The Riptide MovementAll Works Out

Notes on Group C: The United Kingdom is going to be fun to work with because it’s forming it’s own insular universe of new stars collaborating on each other’s songs. And while Sheeran has found incredible success moving away from balladry on “Sing,” it’s Sam Smith, who is the most popular kid in school right now (everyone wants him to hang out on their song), that will make Britain a fascinating contender. Canada is the most intriguing lower seed contender, riding a big chart hit and a big radio airplay hit into a field where an expanded field and a late-breaking Drake hit could only help them. Columbia gets the closest thing to an actual World Cup bump from Shakira; if I’d totaled it’s results one day later it would have likely been a top three seed, since Shakira’s World Cup song appears to have jumped millions of views overnight. And Ireland has one gorgeous song from Hozier that’s been very big on Spotify, which is unlikely to do much for them.

Group D:

France (Overall #4 Seed)

DJ SnakeTurn Down For What (ft. Lil Jon)

KlingandeJubel

Sweden

Charli XCXBoom Clap; (featured on) Fancy

RobynDo It Again; Sayit (both are collaborations with Norwegian DJs Röyksopp)

Germany

Milky ChanceStolen Dance

CroTraum

South Africa (Overall #13 Seed)

KONGOSCome With Me Now

Die AntwoordPitbull Terrier

Thoughts on Group D: I can say with confidence I did not expect France to have enough views to get a top seed. I underestimated two things – how much people love the video for “Turn Down For What,” and how many views European DJs can amass. I guess the one question France has to answer in a bracket where Robyn and Lorde would be more than happy to kneecap them is this: how much of DJ Snake’s success is his own, and how much of it is Lil Jon’s? Similarly, Germany features shockingly high YouTube views for two songs Americans will likely have never heard, showing that European acts get immense support from their constituencies. As for a country that usually has the most consistent constituency, Sweden has a deep bench of role players waiting for future rounds if it can make it out of a round where it’s two biggest hitmakers are putting out great songs that aren’t exactly… hits… yet… Having a bigger impact this summer, surprisingly, is the last World Cup host, South Africa. With a crossover hit from KONGOS, South Africa has the best chance to advance of the lowest seeds, even with a strange song like “Pitbull Terrier.”

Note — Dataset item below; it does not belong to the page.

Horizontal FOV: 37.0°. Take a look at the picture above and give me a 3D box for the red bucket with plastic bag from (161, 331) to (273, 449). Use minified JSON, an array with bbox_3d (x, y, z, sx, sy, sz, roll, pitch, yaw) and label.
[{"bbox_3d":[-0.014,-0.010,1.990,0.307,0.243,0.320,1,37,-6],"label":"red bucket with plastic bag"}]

Looking over all this, I’m not sure I can root for the United States. That would mean rooting for an album like Prism, and for Jason Derulo. That’s a tough ask. I’ve found myself much more partial to the dance hits I hear on BBC Radio 1, and to the perfect boy band confection that is 5 Seconds of Summer. I also find myself rooting for France and Canada to ride buzzy singles and quirky DJ-driven music to success. Pharrell may ultimately be able to single-handedly help the U.S. do what the U.S. Mens National Team can not (Jurgen Klinsmann said so…). But it’ll be an interesting journey, even if it does win the Song of Summer World Cup.